TEXT PASSAGE:
☆ ☆ ☆ ☆ ☆
Generic Binary Search - JAVA -

Question

I dont know if the functionality of my code is the correct one for binary search BUT this is not my question, I want to solve it myself.

My problem is in testing its functionality while I get the following errors:

I really dont know how to solve this issue. Please help me!

My code:

public class BinarySearchGeneric<T extends Comparable<T>>{

public int search(T[] array, T element){
    int start = 0;
    int end = array.length - 1;
    int mid = (start + end) / 2;

    while(!element.equals(array[mid]) && end != 0) {
        if (element.equals(array[mid])) {
            return mid;
        } else if (array[mid].compareTo(element) < 0) {
            end = mid - 1;
            mid = (start + end) / 2;
        } else if(array[mid].compareTo(element) > 0){
            start = mid + 1;
            mid = (start + end) / 2;
        }
    }
    return -1;
}
}

Main Method:

public class Main {
public static void main(String[] args) {

    int[] a = {1,2,3,4,5,6,7,8,9,10};

    BinarySearchGeneric binarySearchGeneric = new BinarySearchGeneric(a);
    System.out.println("BinarySearch Generic: " + binarySearchGeneric.search(a, 8));

    }
}

Answer 1

There are two compilation issues here:

1. There is no constructor of BinarySearchGeneric which takes a parameter, but you're trying to pass the parameter. Remove it:

   BinarySearchGeneric binarySearchGeneric = new BinarySearchGeneric();
   

2. int[] is not an acceptable parameter to a generic method expecting an array, because int is a primitive type, not a reference type, and so can't be used in generics. The solution is simply to declare an array of Integer, rather than int:

   Integer[] a = {1,2,3,4,5,6,7,8,9,10};
   

   The compiler converts these int literals to Integer instances automatically.
☆ ☆ ☆ ☆ ☆
DATA RECORDS:
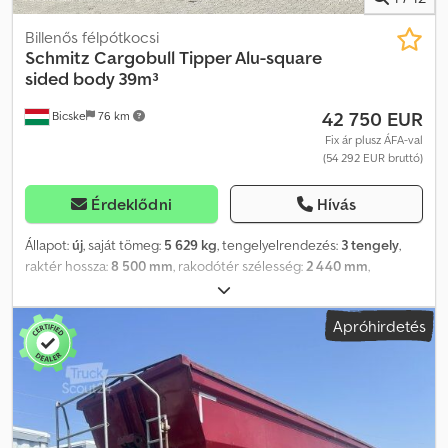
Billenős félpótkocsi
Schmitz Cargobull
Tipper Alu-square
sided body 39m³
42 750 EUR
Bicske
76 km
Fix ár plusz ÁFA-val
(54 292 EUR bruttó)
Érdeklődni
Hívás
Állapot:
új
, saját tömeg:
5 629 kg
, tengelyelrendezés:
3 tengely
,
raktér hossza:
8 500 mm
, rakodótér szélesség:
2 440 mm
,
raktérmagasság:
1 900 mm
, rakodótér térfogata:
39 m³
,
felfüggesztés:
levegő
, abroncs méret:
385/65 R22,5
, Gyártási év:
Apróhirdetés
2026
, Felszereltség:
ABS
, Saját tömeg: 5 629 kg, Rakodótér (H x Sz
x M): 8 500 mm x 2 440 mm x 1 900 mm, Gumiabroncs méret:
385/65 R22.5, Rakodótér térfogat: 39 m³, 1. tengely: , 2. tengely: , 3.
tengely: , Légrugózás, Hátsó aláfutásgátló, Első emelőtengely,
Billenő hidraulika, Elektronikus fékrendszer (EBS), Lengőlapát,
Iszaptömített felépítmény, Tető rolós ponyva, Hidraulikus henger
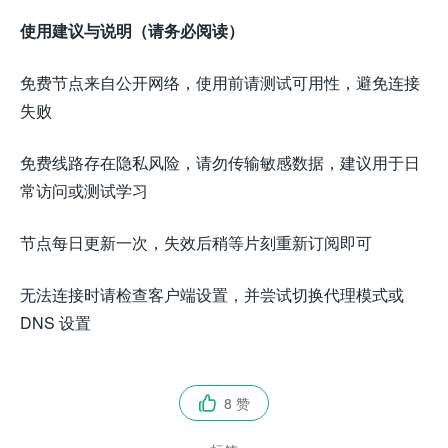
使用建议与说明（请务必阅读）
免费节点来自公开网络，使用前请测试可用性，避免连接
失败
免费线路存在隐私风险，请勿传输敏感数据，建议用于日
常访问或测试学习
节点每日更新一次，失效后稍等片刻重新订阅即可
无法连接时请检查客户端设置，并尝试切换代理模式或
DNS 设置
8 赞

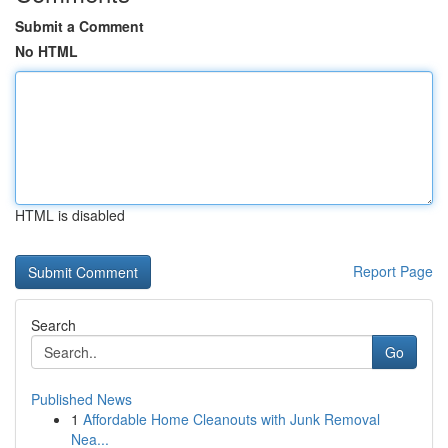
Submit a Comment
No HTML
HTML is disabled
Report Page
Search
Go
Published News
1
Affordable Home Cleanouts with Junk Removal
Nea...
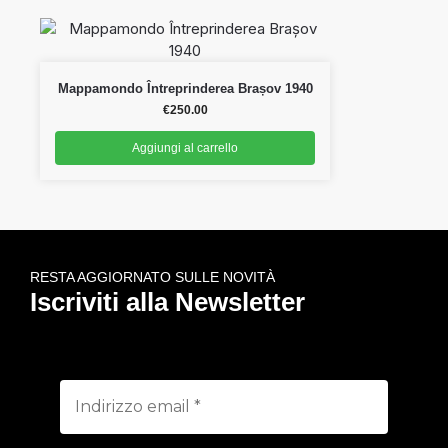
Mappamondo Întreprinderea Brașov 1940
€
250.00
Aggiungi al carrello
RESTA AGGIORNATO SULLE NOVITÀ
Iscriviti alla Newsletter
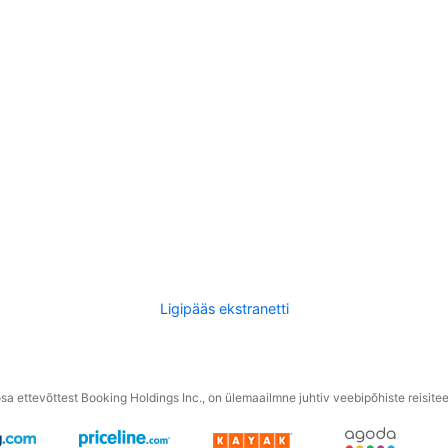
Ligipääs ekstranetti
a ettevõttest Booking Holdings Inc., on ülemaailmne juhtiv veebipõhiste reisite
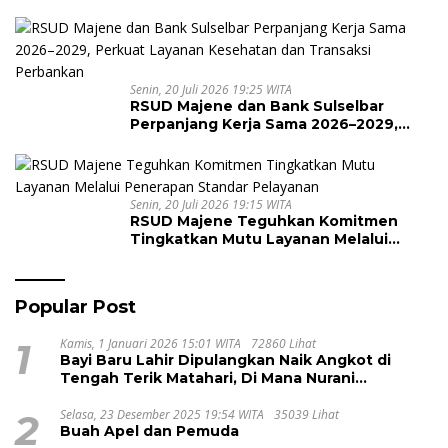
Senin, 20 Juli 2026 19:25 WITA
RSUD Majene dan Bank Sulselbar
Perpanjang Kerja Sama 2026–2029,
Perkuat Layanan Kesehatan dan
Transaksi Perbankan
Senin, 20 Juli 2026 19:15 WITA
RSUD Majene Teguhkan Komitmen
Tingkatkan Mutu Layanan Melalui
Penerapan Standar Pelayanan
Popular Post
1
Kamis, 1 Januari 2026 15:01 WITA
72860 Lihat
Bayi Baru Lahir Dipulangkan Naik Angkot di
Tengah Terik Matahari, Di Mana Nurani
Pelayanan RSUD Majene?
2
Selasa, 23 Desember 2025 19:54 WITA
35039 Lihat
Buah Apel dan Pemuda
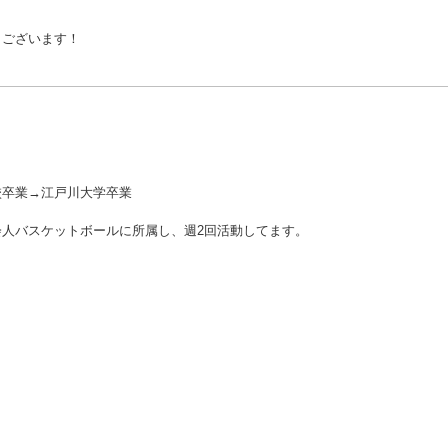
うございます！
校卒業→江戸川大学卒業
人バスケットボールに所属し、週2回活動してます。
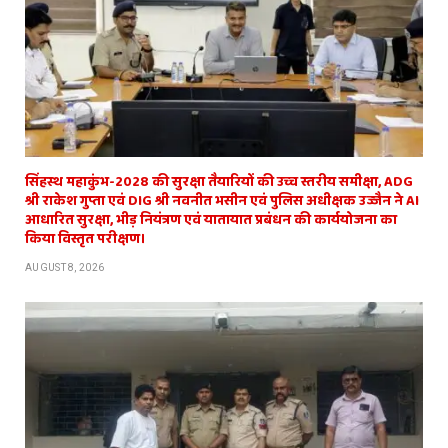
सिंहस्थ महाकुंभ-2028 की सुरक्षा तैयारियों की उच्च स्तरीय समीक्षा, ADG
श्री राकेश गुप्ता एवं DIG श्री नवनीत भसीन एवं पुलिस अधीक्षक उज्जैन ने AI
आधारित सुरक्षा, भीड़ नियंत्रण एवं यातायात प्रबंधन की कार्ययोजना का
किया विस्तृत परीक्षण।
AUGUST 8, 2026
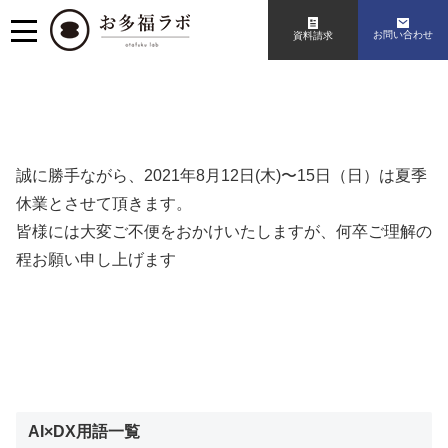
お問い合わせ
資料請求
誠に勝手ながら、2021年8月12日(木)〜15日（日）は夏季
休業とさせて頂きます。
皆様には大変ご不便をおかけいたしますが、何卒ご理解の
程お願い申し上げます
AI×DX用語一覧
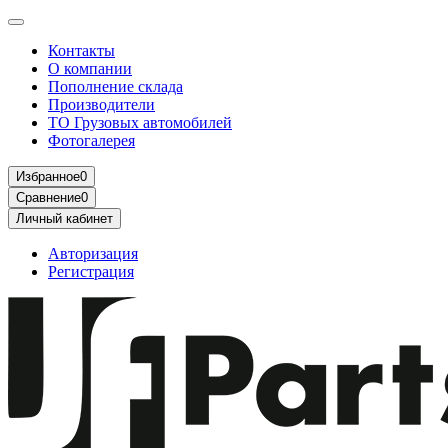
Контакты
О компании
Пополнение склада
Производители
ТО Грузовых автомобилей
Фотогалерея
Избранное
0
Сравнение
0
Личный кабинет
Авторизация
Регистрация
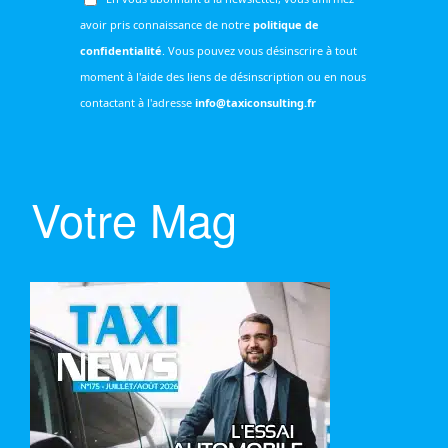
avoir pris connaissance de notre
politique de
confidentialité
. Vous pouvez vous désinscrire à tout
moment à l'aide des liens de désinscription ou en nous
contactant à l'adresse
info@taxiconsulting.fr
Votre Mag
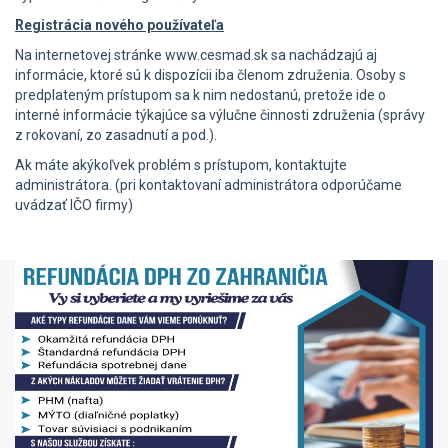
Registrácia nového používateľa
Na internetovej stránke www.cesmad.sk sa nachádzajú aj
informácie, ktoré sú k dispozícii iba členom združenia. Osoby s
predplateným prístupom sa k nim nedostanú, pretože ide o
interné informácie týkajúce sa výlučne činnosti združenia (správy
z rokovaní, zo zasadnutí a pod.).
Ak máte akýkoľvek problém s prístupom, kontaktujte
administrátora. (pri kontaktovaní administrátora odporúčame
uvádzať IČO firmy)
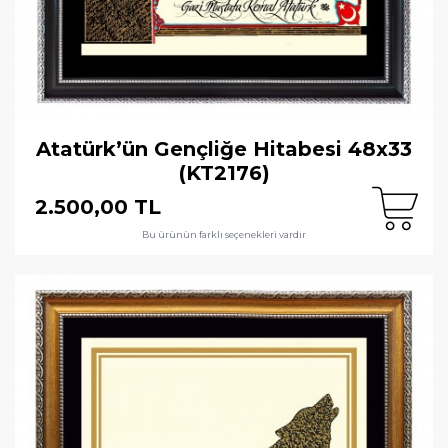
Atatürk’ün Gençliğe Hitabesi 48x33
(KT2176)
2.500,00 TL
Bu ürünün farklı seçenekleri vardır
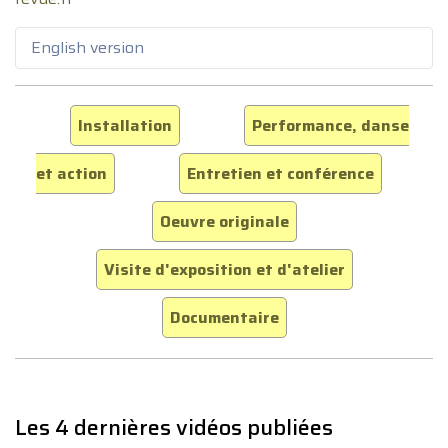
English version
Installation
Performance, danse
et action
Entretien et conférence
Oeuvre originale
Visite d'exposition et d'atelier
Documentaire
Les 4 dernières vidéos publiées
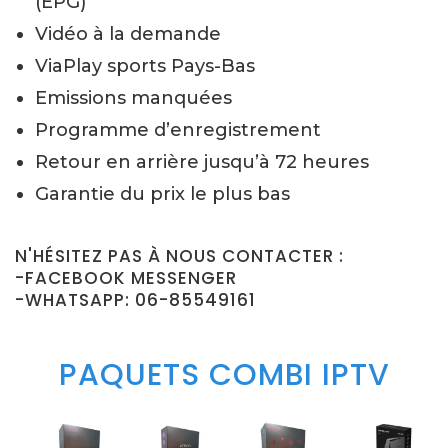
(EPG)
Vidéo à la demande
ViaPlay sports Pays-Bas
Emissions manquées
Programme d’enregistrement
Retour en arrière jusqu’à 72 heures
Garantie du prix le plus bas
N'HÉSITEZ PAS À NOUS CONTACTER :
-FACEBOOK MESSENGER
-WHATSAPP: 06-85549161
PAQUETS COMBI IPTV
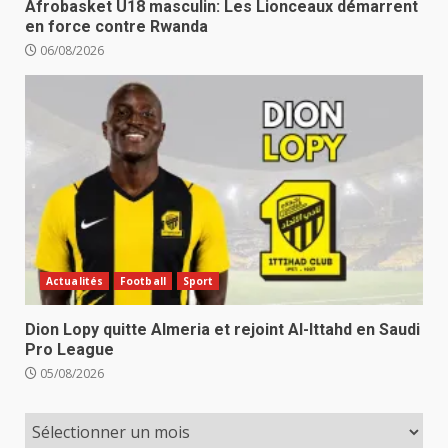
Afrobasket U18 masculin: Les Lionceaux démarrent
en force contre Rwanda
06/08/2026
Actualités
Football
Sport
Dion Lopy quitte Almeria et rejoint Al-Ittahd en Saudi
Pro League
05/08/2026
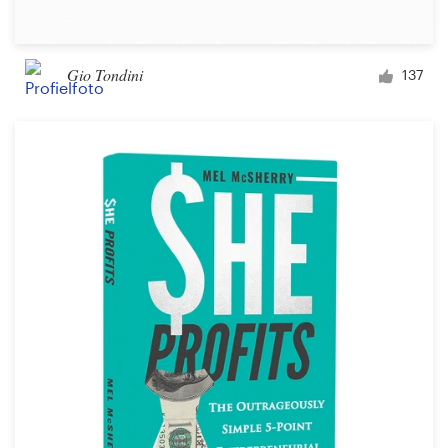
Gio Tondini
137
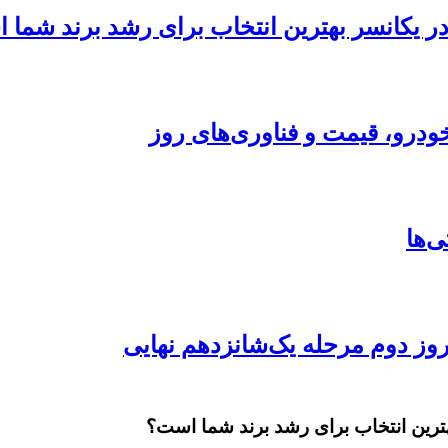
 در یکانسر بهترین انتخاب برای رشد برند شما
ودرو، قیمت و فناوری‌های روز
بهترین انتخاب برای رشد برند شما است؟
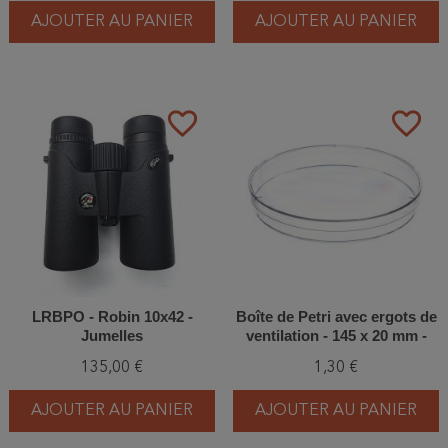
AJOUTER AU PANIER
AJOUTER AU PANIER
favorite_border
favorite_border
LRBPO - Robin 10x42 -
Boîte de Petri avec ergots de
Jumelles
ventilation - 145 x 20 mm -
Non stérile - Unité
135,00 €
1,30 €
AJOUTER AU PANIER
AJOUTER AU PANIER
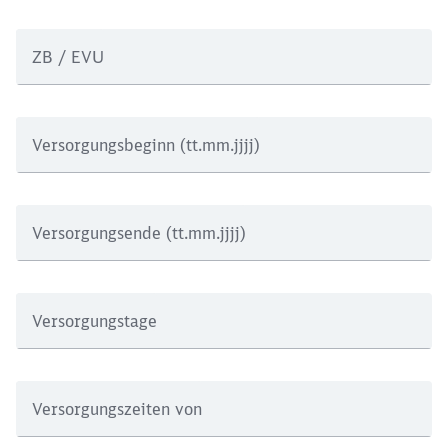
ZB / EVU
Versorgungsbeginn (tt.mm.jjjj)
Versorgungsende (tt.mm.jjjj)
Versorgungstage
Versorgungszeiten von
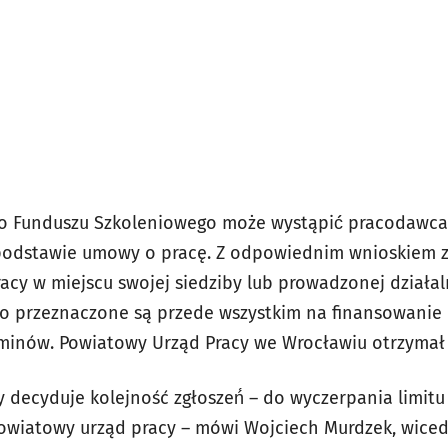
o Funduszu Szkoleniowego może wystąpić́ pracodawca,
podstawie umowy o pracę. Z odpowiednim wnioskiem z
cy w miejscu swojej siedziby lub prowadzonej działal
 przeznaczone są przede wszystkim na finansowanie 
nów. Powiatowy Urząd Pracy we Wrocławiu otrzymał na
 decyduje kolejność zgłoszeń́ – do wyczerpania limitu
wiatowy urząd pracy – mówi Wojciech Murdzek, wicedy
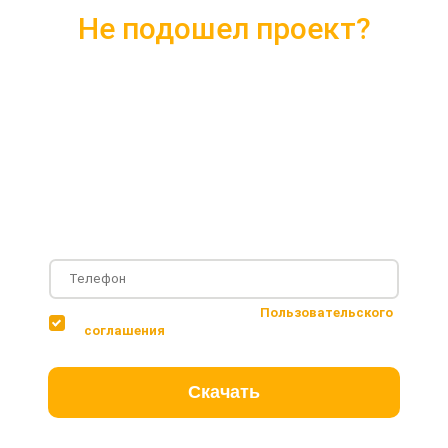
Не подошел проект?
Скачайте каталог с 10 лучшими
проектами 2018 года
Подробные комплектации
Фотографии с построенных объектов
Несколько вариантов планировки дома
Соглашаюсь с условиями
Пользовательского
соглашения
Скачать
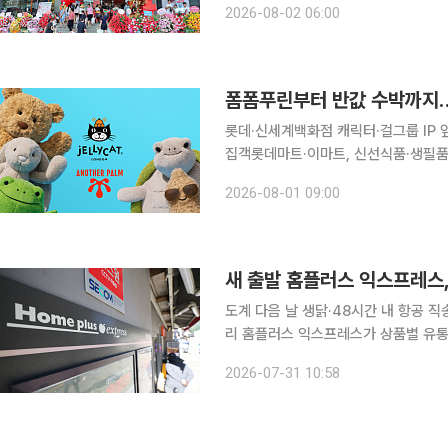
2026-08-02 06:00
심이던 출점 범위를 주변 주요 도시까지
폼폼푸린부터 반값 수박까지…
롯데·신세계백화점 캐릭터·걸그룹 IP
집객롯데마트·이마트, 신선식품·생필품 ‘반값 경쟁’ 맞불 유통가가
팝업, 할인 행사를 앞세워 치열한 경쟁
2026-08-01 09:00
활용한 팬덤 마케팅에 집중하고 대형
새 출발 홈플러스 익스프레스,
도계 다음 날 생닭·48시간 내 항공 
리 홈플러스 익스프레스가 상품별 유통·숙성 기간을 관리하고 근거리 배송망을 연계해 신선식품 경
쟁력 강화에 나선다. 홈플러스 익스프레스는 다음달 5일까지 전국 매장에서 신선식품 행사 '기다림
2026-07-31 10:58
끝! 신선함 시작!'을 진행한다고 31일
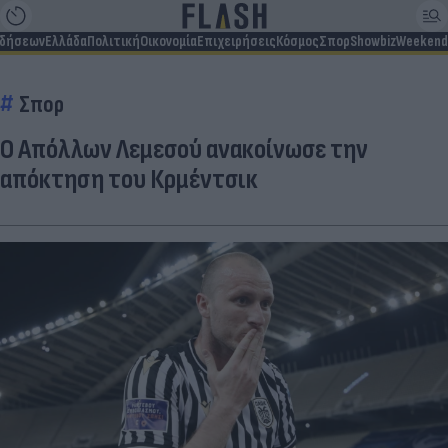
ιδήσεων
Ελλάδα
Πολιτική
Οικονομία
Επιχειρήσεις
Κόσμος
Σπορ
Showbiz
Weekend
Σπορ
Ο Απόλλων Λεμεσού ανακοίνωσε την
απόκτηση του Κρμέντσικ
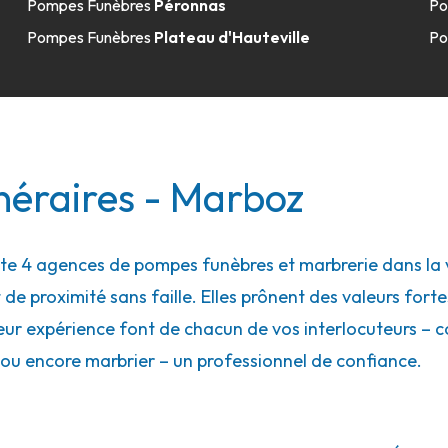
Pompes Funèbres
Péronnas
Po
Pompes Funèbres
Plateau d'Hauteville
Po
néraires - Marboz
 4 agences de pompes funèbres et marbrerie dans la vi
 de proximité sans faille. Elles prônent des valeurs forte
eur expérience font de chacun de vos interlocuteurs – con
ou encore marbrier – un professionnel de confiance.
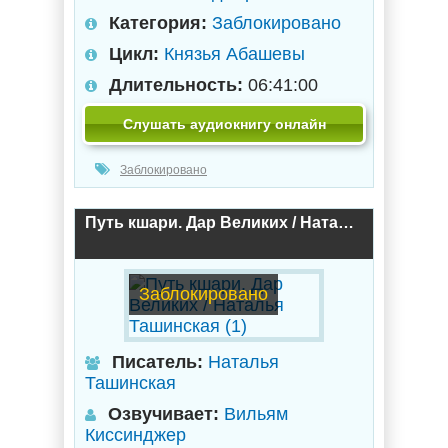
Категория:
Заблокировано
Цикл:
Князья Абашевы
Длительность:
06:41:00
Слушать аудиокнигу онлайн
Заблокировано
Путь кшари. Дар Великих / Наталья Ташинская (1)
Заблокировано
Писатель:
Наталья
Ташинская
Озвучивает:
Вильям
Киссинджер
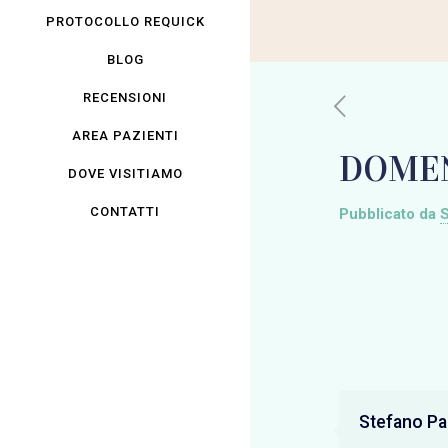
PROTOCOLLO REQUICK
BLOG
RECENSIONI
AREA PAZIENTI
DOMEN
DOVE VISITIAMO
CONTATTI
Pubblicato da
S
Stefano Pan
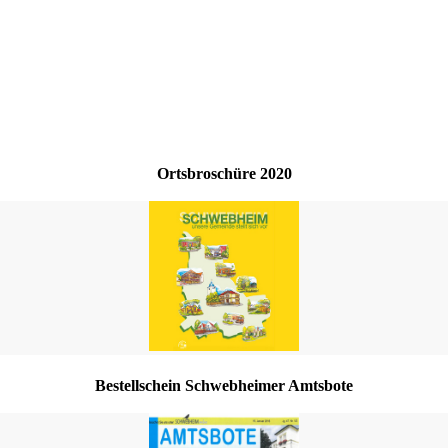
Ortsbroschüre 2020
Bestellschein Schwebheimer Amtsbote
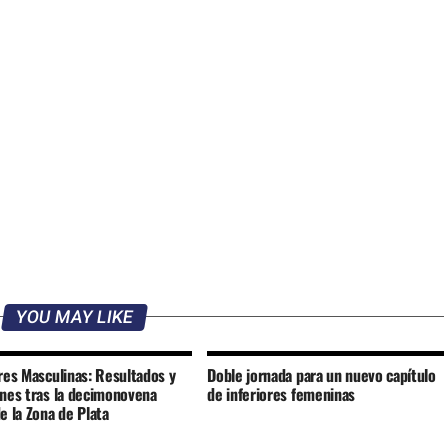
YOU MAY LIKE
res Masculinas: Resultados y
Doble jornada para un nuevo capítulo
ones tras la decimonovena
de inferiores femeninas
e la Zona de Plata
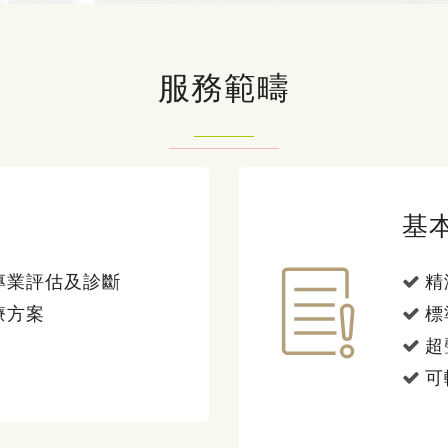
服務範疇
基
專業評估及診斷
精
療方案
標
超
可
☆ ☆ ☆ ☆ ☆
TASK A:
Answer these questions about the binary search thread:
(i) What starting value does the search method give the variable end?
(ii) How many compilation issues does Answer 1 identify?
(iii) Which type does Answer 1 recommend for declaring the array instead of int?
TASK B: Reproduce the binary search thread word for word from "I dont know" to "Please help me!".
The entries were taken from a separate source.

RESULT A:
(i) array.length - 1
(ii) Two
(iii) Integer

RESULT B:
I dont know if the functionality of my code is the correct one for binary search BUT this is not my question, I want to solve it myself.

My problem is in testing its functionality while I get the following errors:

I really dont know how to solve this issue. Please help me!